> **DATASET EXTRACT**

────────────────────────────────────────

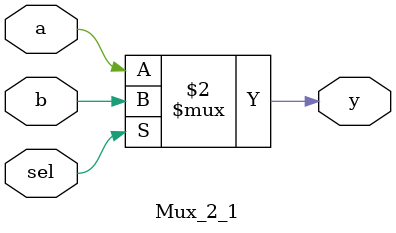
<source format=v>

`timescale 1 ns / 1 ps

module Mux_2_1 (
	input       a,
	input       b,
	input       sel,
	output wire y
);

assign y = (sel == 1'b0)? a : b;

endmodule


</source>
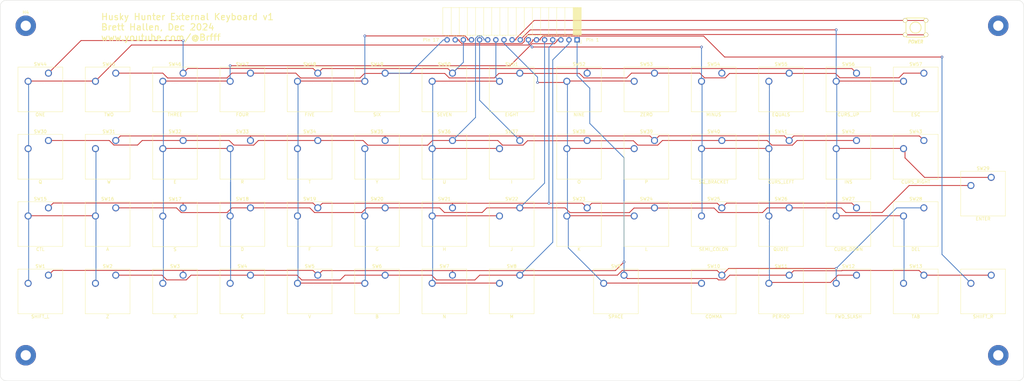
<source format=kicad_pcb>
(kicad_pcb
	(version 20240108)
	(generator "pcbnew")
	(generator_version "8.0")
	(general
		(thickness 1.6)
		(legacy_teardrops no)
	)
	(paper "A3")
	(title_block
		(title "Husky Hunter External Keyboard")
		(date "27-Dec-2024")
		(rev "v1")
		(company "Brett Hallen")
		(comment 1 "www.youtube.com/@Brfff")
	)
	(layers
		(0 "F.Cu" signal)
		(31 "B.Cu" signal)
		(32 "B.Adhes" user "B.Adhesive")
		(33 "F.Adhes" user "F.Adhesive")
		(34 "B.Paste" user)
		(35 "F.Paste" user)
		(36 "B.SilkS" user "B.Silkscreen")
		(37 "F.SilkS" user "F.Silkscreen")
		(38 "B.Mask" user)
		(39 "F.Mask" user)
		(40 "Dwgs.User" user "User.Drawings")
		(41 "Cmts.User" user "User.Comments")
		(42 "Eco1.User" user "User.Eco1")
		(43 "Eco2.User" user "User.Eco2")
		(44 "Edge.Cuts" user)
		(45 "Margin" user)
		(46 "B.CrtYd" user "B.Courtyard")
		(47 "F.CrtYd" user "F.Courtyard")
		(48 "B.Fab" user)
		(49 "F.Fab" user)
		(50 "User.1" user)
		(51 "User.2" user)
		(52 "User.3" user)
		(53 "User.4" user)
		(54 "User.5" user)
		(55 "User.6" user)
		(56 "User.7" user)
		(57 "User.8" user)
		(58 "User.9" user)
	)
	(setup
		(pad_to_mask_clearance 0)
		(allow_soldermask_bridges_in_footprints no)
		(grid_origin 40.739 93.383)
		(pcbplotparams
			(layerselection 0x00010fc_ffffffff)
			(plot_on_all_layers_selection 0x0000000_00000000)
			(disableapertmacros no)
			(usegerberextensions no)
			(usegerberattributes yes)
			(usegerberadvancedattributes yes)
			(creategerberjobfile yes)
			(dashed_line_dash_ratio 12.000000)
			(dashed_line_gap_ratio 3.000000)
			(svgprecision 4)
			(plotframeref no)
			(viasonmask no)
			(mode 1)
			(useauxorigin no)
			(hpglpennumber 1)
			(hpglpenspeed 20)
			(hpglpendiameter 15.000000)
			(pdf_front_fp_property_popups yes)
			(pdf_back_fp_property_popups yes)
			(dxfpolygonmode yes)
			(dxfimperialunits yes)
			(dxfusepcbnewfont yes)
			(psnegative no)
			(psa4output no)
			(plotreference yes)
			(plotvalue yes)
			(plotfptext yes)
			(plotinvisibletext no)
			(sketchpadsonfab no)
			(subtractmaskfromsilk no)
			(outputformat 1)
			(mirror no)
			(drillshape 0)
			(scaleselection 1)
			(outputdirectory "")
		)
	)
	(net 0 "")
	(net 1 "Pin9")
	(net 2 "Pin15")
	(net 3 "Pin6")
	(net 4 "Pin10")
	(net 5 "Pin12")
	(net 6 "Pin4")
	(net 7 "Pin17")
	(net 8 "Pin3")
	(net 9 "Pin8")
	(net 10 "Pin7")
	(net 11 "Pin14")
	(net 12 "Pin13")
	(net 13 "Pin2")
	(net 14 "Pin11")
	(net 15 "Pin5")
	(net 16 "Pin1")
	(net 17 "Pin16")
	(footprint "Button_Switch_Keyboard:SW_Cherry_MX_1.00u_PCB" (layer "F.Cu") (at 144.6392 167.5243))
	(footprint "Button_Switch_Keyboard:SW_Cherry_MX_1.00u_PCB" (layer "F.Cu") (at 291.9892 167.5243))
	(footprint "Button_Switch_Keyboard:SW_Cherry_MX_1.00u_PCB" (layer "F.Cu") (at 334.0892 167.5243))
	(footprint "Button_Switch_Keyboard:SW_Cherry_MX_1.00u_PCB" (layer "F.Cu") (at 102.5392 104.3743))
	(footprint "Button_Switch_Keyboard:SW_Cherry_MX_1.00u_PCB" (layer "F.Cu") (at 81.4892 125.4243))
	(footprint "MountingHole:MountingHole_3.2mm_M3_Pad" (layer "F.Cu") (at 357.3492 89.5543))
	(footprint "Button_Switch_Keyboard:SW_Cherry_MX_1.00u_PCB" (layer "F.Cu") (at 81.4892 167.5243))
	(footprint "Button_Switch_Keyboard:SW_Cherry_MX_1.00u_PCB" (layer "F.Cu") (at 207.7892 146.4743))
	(footprint "Button_Switch_Keyboard:SW_Cherry_MX_1.00u_PCB" (layer "F.Cu") (at 186.7392 167.5243))
	(footprint "Button_Switch_Keyboard:SW_Cherry_MX_1.00u_PCB" (layer "F.Cu") (at 270.9392 146.4743))
	(footprint "Button_Switch_Keyboard:SW_Cherry_MX_1.00u_PCB" (layer "F.Cu") (at 102.5392 125.4243))
	(footprint "Button_Switch_Keyboard:SW_Cherry_MX_1.00u_PCB" (layer "F.Cu") (at 81.4892 146.4743))
	(footprint "Button_Switch_Keyboard:SW_Cherry_MX_1.00u_PCB" (layer "F.Cu") (at 249.8892 104.3743))
	(footprint "Button_Switch_Keyboard:SW_Cherry_MX_1.00u_PCB" (layer "F.Cu") (at 291.9892 104.3743))
	(footprint "Button_Switch_Keyboard:SW_Cherry_MX_1.00u_PCB" (layer "F.Cu") (at 123.5892 167.5243))
	(footprint "MountingHole:MountingHole_3.2mm_M3_Pad" (layer "F.Cu") (at 357.3492 192.5543))
	(footprint "Connector_PinSocket_2.54mm:PinSocket_1x17_P2.54mm_Horizontal" (layer "F.Cu") (at 225.6992 93.9543 -90))
	(footprint "Button_Switch_Keyboard:SW_Cherry_MX_1.00u_PCB" (layer "F.Cu") (at 228.8392 104.3743))
	(footprint "Button_Switch_Keyboard:SW_Cherry_MX_1.00u_PCB" (layer "F.Cu") (at 81.4892 104.3743))
	(footprint "Button_Switch_Keyboard:SW_Cherry_MX_1.00u_PCB" (layer "F.Cu") (at 334.0892 104.3743))
	(footprint "Clueless_Engineer:Switch_Tactile_6mm" (layer "F.Cu") (at 331.4878 90.1326))
	(footprint "Button_Switch_Keyboard:SW_Cherry_MX_1.00u_PCB" (layer "F.Cu") (at 228.8392 125.4243))
	(footprint "Button_Switch_Keyboard:SW_Cherry_MX_1.00u_PCB" (layer "F.Cu") (at 60.4392 125.4243))
	(footprint "Button_Switch_Keyboard:SW_Cherry_MX_1.00u_PCB" (layer "F.Cu") (at 123.5892 146.4743))
	(footprint "Button_Switch_Keyboard:SW_Cherry_MX_1.00u_PCB" (layer "F.Cu") (at 313.0392 167.5243))
	(footprint "Button_Switch_Keyboard:SW_Cherry_MX_1.00u_PCB" (layer "F.Cu") (at 334.0892 125.4243))
	(footprint "Button_Switch_Keyboard:SW_Cherry_MX_1.00u_PCB" (layer "F.Cu") (at 240.3642 167.5243))
	(footprint "Button_Switch_Keyboard:SW_Cherry_MX_1.00u_PCB" (layer "F.Cu") (at 102.5392 167.5243))
	(footprint "Button_Switch_Keyboard:SW_Cherry_MX_1.00u_PCB" (layer "F.Cu") (at 355.1392 136.9493))
	(footprint "Button_Switch_Keyboard:SW_Cherry_MX_1.00u_PCB" (layer "F.Cu") (at 270.9392 104.3743))
	(footprint "Button_Switch_Keyboard:SW_Cherry_MX_1.00u_PCB" (layer "F.Cu") (at 186.7392 125.4243))
	(footprint "Button_Switch_Keyboard:SW_Cherry_MX_1.00u_PCB"
		(layer "F.Cu")
		(uuid "77d6c745-c0a5-4b13-b3d5-6e98eddd6b8b")
		(at 165.6892 125.4243)
		(descr "Cherry MX keyswitch, 1.00u, PCB mount, http://cherryamericas.com/wp-content/uploads/2014/12/mx_cat.pdf")
		(tags "Cherry MX keyswitch 1.00u PCB")
		(property "Reference" "SW35"
			(at -2.54 -2.794 0)
			(layer "F.SilkS")
			(uuid "4f5b1e95-f3c1-4c23-8dfe-ec06f7ed8ad0")
			(effects
				(font
					(size 1 1)
					(thickness 0.15)
				)
			)
		)
		(property "Value" "Y"
			(at -2.54 12.954 0)
			(layer "F.SilkS")
			(uuid "0bdb039a-c92f-48cd-b26b-28640588fa99")
			(effects
				(font
					(size 1 1)
					(thickness 0.15)
				)
			)
		)
		(property "Footprint" "Button_Switch_Keyboard:SW_Cherry_MX_1.00u_PCB"
			(at 0 0 0)
			(unlocked yes)
			(layer "F.Fab")
			(hide yes)
			(uuid "a36782de-5a6a-4842-81f8-8f6ce219d575")
			(effects
				(font
					(size 1.27 1.27)
					(thickness 0.15)
				)
			)
		)
		(property "Datasheet" ""
			(at 0 0 0)
			(unlocked yes)
			(layer "F.Fab")
			(hide yes)
			(uuid "db2736c5-4b51-4b88-9056-0be96c688976")
			(effects
				(font
					(size 1.27 1.27)
					(thickness 0.15)
				)
			)
		)
		(property "Description" ""
			(at 0 0 0)
			(unlo
... [249929 chars truncated]
</source>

────────────────────────────────────────

> **DIRECTIONS FOR THIS TASK**
In the listing above, find the line with "(mirror no)" and the line with "(at 144.6392 167.5243))"; set down exactly those two lines and every line between them, nothing more.

> **OUTPUT**
			(mirror no)
			(drillshape 0)
			(scaleselection 1)
			(outputdirectory "")
		)
	)
	(net 0 "")
	(net 1 "Pin9")
	(net 2 "Pin15")
	(net 3 "Pin6")
	(net 4 "Pin10")
	(net 5 "Pin12")
	(net 6 "Pin4")
	(net 7 "Pin17")
	(net 8 "Pin3")
	(net 9 "Pin8")
	(net 10 "Pin7")
	(net 11 "Pin14")
	(net 12 "Pin13")
	(net 13 "Pin2")
	(net 14 "Pin11")
	(net 15 "Pin5")
	(net 16 "Pin1")
	(net 17 "Pin16")
	(footprint "Button_Switch_Keyboard:SW_Cherry_MX_1.00u_PCB" (layer "F.Cu") (at 144.6392 167.5243))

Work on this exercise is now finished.